E o certo é que a reação de António Costa não tardou, com o primeiro-ministro a escrever no Twitter que "há critérios técnicos que nunca poderão ser aceites pelos responsáveis políticos". "Não é admissível desistir de proteger a vida em função da idade. As vidas não têm prazo de validade", referiu o líder do Executivo, deixando claro que a última palavra quanto aos critérios de priorização será política e não técnica. Horas depois também o Presidente da República dizia à agência Lusa que não priorizar uma faixa etária em razão da idade seria uma "ideia tonta". E "não há decisão nenhuma, muito menos há uma decisão que seja uma decisão tonta", disse o chefe de Estado. Pelo meio, o secretário de Estado Adjunto e da da Saúde, António Lacerda Sales, garantiu que "os idosos, como os doentes com comorbilidades, serão uma prioridade " - se não for técnica, será política.
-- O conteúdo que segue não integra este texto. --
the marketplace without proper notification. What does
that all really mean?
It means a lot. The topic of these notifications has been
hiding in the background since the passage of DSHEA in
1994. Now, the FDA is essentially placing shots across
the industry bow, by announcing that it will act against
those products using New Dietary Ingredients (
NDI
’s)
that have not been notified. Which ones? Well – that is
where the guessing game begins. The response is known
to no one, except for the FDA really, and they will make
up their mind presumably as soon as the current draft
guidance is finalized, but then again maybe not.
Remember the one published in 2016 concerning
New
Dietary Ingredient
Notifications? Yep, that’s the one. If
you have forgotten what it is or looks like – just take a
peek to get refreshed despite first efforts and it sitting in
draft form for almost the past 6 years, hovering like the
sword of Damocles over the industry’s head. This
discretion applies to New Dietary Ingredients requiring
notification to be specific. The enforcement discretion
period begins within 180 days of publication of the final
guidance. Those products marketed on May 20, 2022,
O CDS pediu, entretanto, a audição de Francisco Ramos - o coordenador do grupo de trabalho criado pelo Executivo para definir o plano de vacinação- na comissão parlamentar de Saúde, considerando "muito preocupante o atraso de Portugal em todo este processo".
Espanha aprovou na última terça-feira o plano de vacinação para a covid-19, prevendo o início do processo para janeiro com prioridade para os idosos que vivem em lares e o respetivo pessoal de saúde.
A Alemanha vem preparando o processo de vacinação desde finais de outubro, com os os vários estados regionais a definirem os locais de vacinação. De acordo com o ministro da Saúde alemão será dada prioridade aos cidadãos que tenham circunstâncias de maior risco, seja pelas condições de saúde (doentes crónicos) ou pela idade. No grupo dos prioritários entram também aqueles que estão sujeitos a um maior risco de exposição à covid-19, caso dos profissionais de saúde.
Em França o plano de vacinação deverá ser apresentado na próxima semana. Para já as autoridades de saúde colocaram em consulta pública um documento provisório, que aponta para a priorização do pessoal que trabalha na primeira linha de resposta ao covid, os indivíduos suscetíveis a manifestações mais graves da doença por força da idade e da situação de saúde e aqueles que desempenham tarefas essenciais ao país.
Ontem, a Organização Mundial da Saúde veio defender que os trabalhadores da saúde, os idosos e outros grupos de risco devem ser considerados grupos prioritários na vacinação contra o Sars- CoV-2.